• _SOURCE_
** Begin **
Can it be quick? A more than a century-long life story? Now looking back, I would say, yes… it looks like her long life was a quick shot. Now it is a quintessence of her role in my life and stories about her. Little clouds of memories that are still too immature to make a connected story.
My grandma, Elena Pavlovna Grekova, was second to last out of six kids. My grand grandpa, Pavel, was a poor aristocrat who married my grand grandma after she separated from her first husband. The first husband was a gambler and intended to sell my grand grandma to Eastern countries in order to pay his debts but the captain of the ship on which they were sailing, saved her.
With my grand grandpa, they already had four daughters, and wished for a son, when my grandma was born. It was a big disappointment for them, and for sometime they even called her with boys name. Later the last child, their son was born. The quiet family life was destroyed by a train accident and a tragic death of Pavel. There was no income and no food. Grand grandma had to clean the floor and work at the factory, but that was still not enough for living. My grandma was taken by another family: at least there was some food. I am not exactly sure why, but later she was returned back to her mother and at age of 6 she had to buy food for the whole entire household. With almost no money, she learned how to be very practical and this quality of character she carries through her all life.
** End **
• _RAW RECORDS_
** Begin **
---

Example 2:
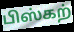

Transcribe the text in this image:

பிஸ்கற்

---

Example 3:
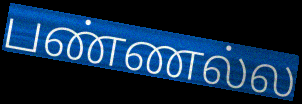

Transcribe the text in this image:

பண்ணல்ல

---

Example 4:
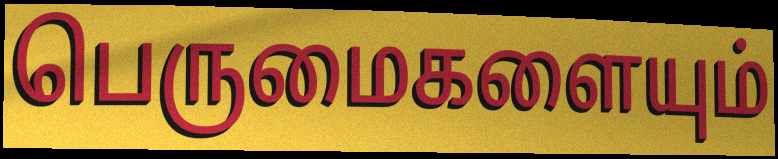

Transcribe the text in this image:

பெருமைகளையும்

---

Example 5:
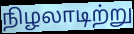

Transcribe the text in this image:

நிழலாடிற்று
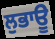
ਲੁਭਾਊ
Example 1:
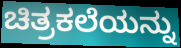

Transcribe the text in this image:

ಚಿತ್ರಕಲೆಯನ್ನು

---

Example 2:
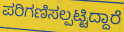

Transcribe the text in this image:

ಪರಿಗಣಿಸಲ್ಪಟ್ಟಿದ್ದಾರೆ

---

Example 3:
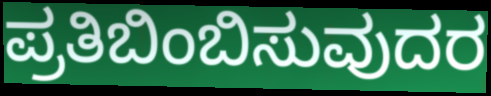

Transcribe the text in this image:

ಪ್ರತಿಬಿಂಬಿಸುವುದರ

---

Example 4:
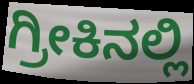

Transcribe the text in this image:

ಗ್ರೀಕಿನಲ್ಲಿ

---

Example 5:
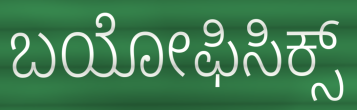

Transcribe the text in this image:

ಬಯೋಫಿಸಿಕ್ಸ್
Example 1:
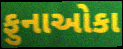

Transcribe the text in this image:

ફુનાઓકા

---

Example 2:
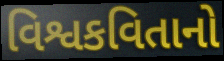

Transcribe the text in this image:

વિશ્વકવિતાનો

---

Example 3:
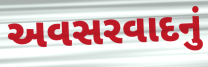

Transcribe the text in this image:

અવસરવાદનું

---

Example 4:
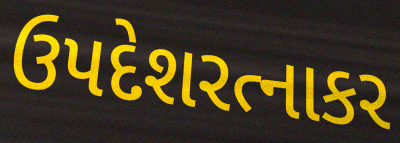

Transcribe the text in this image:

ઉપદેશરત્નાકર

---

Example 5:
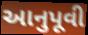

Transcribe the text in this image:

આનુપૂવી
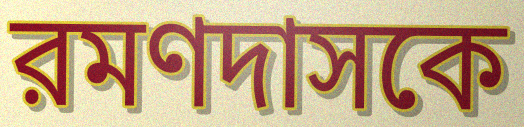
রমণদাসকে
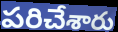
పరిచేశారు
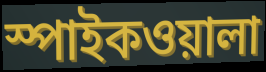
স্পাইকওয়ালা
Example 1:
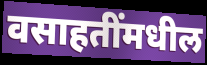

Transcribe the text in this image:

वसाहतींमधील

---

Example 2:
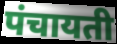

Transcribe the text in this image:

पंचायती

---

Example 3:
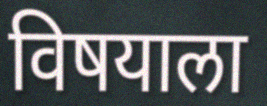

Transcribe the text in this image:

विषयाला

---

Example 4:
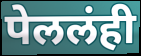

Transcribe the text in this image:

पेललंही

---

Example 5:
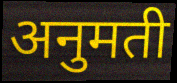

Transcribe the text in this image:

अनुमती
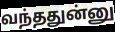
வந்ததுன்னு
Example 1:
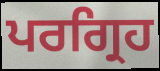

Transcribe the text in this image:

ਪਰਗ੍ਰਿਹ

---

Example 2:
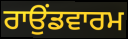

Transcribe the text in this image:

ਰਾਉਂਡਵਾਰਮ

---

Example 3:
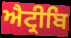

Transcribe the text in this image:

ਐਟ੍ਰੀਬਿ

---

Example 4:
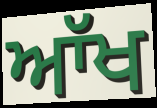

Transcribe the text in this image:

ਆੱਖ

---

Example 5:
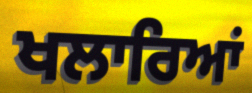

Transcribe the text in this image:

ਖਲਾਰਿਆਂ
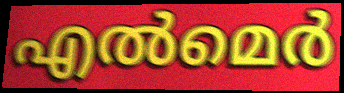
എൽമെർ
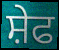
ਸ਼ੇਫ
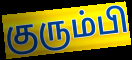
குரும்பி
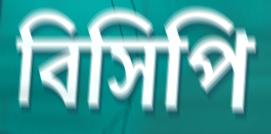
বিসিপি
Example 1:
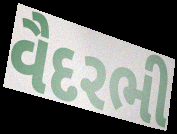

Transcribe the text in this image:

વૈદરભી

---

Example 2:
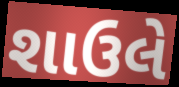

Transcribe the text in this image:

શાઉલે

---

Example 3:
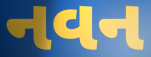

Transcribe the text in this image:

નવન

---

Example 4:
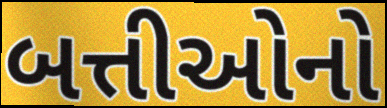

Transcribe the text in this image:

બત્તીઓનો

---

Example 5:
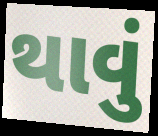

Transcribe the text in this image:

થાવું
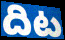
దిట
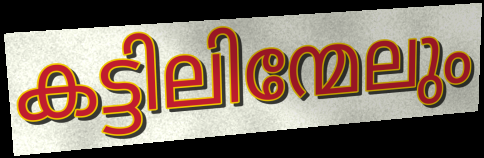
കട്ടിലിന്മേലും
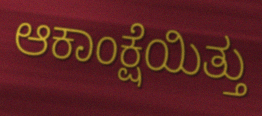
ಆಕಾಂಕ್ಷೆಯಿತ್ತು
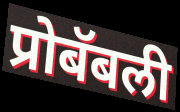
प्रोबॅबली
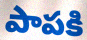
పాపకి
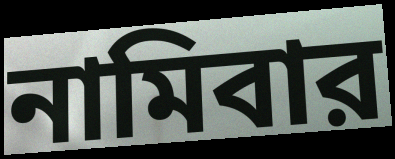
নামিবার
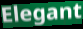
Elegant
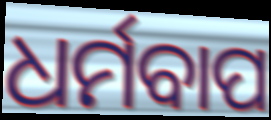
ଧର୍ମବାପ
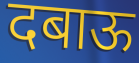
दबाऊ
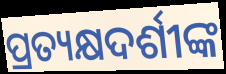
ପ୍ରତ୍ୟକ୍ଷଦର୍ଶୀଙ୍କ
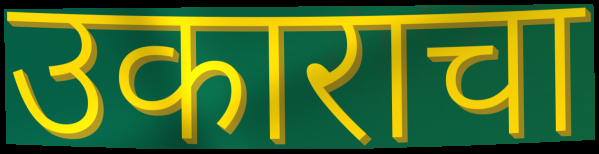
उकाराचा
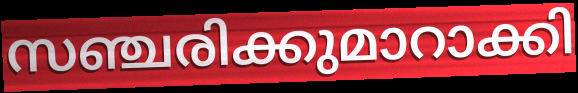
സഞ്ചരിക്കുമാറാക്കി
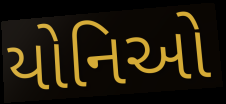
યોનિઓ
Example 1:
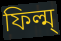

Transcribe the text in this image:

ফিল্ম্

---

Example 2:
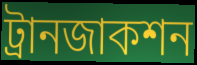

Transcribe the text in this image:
** End **
From the memoir about the grandmother, copy out word for word the passage between "Can it be quick?" and "sailing, saved her.", inclusive.

• _WORKED ANSWER_
Can it be quick? A more than a century-long life story? Now looking back, I would say, yes… it looks like her long life was a quick shot. Now it is a quintessence of her role in my life and stories about her. Little clouds of memories that are still too immature to make a connected story.
My grandma, Elena Pavlovna Grekova, was second to last out of six kids. My grand grandpa, Pavel, was a poor aristocrat who married my grand grandma after she separated from her first husband. The first husband was a gambler and intended to sell my grand grandma to Eastern countries in order to pay his debts but the captain of the ship on which they were sailing, saved her.